Frank did not finish what he had on his mind, and his companion looked his surprise at seeing him drop down alongside the object in question, which he began to handle eagerly.
Then, to the utter amazement of Andy, he made to pick the heavy bag up and start away with it.
“Hey, come back here!” called the other, trailing and limping after him; “what under the sun are you going to do with that thing? Want it for a pillow? Maybe you think we can make a breakfast off it? Why, what ails the fellow? He acts like he’d struck a prize, that’s what!”

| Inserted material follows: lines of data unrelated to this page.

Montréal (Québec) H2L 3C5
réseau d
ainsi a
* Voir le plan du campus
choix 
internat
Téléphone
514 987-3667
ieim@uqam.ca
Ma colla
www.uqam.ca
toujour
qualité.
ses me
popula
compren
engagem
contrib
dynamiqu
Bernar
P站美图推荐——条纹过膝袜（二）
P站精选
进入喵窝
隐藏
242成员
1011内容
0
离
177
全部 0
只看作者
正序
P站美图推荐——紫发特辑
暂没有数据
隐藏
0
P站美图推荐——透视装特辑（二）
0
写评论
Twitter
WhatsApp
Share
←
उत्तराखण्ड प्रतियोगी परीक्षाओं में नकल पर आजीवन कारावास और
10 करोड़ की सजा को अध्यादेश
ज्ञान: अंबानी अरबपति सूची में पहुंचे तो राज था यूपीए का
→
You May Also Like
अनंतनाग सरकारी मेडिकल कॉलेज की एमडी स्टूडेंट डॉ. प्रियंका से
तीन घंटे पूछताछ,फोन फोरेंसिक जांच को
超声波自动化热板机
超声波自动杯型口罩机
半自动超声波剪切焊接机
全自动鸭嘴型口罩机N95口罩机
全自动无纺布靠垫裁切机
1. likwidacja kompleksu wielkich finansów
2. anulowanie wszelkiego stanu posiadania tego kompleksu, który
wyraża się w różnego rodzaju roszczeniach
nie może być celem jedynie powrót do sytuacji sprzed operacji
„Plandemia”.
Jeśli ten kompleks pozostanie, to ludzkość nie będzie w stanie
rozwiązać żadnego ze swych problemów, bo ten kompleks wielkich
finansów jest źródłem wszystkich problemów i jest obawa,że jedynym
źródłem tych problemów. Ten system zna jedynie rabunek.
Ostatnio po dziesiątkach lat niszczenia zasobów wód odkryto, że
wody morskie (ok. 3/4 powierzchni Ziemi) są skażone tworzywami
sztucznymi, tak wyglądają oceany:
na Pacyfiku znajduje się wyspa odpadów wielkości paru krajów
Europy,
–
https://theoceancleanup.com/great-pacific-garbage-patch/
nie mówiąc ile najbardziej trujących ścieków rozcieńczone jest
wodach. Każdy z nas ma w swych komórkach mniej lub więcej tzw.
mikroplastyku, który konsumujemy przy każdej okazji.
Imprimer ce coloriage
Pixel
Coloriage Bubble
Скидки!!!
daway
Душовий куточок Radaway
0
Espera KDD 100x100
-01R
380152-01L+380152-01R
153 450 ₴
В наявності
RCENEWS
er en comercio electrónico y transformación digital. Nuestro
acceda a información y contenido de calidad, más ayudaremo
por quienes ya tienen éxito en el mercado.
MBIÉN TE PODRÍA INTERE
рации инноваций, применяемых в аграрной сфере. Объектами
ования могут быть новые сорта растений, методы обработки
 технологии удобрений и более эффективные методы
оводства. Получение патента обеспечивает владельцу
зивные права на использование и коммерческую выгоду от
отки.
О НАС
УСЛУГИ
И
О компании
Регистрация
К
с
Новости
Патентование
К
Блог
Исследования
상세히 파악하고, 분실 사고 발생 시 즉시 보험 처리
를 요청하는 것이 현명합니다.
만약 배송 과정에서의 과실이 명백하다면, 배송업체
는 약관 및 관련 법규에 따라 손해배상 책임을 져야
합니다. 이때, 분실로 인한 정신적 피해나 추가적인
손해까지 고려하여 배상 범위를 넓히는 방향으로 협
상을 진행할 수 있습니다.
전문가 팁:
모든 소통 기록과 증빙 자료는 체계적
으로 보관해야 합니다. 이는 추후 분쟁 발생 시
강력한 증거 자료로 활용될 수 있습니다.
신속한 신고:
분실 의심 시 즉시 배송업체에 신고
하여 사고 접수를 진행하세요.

“Come along inside and I’ll show you something,” called the other over his shoulder, which, of course, only added new fuel to the fire of curiosity that was already raging in Andy’s soul.
When he got inside he found Frank in the act of scratching a match, which he immediately applied to a lamp, one of those by which they were wont to work of nights.
There upon a rude table where they planed and sawed Andy saw a small, stoutly made canvas bag that had what seemed to be a handle on one side.
“Well, I declare, it’s got a label of some sort tied to it! Nice, pleasant fellows these, trying to smash in the roof of our hangar and then sending their compliments along with it!” Andy exclaimed, for like a flash it had come to him that the sandbag had been hurled down from above!
“Here, listen while I read what it says!” exclaimed Frank.
“Balloon ‘Monarch.’
“DeGraw, Pilot.
“Launched at St. Louis July 4. Sixty-seven hours up. Last bag ballast but two. Please notify committee through New York newspapers.”
“Butt in; I’m listening, Frank!”
Then the two boys stood there and stared at each other, as though hardly able to grasp what the whole thing meant, but the one positive fact that stood out was that this sandbag must have come down from a passing balloon!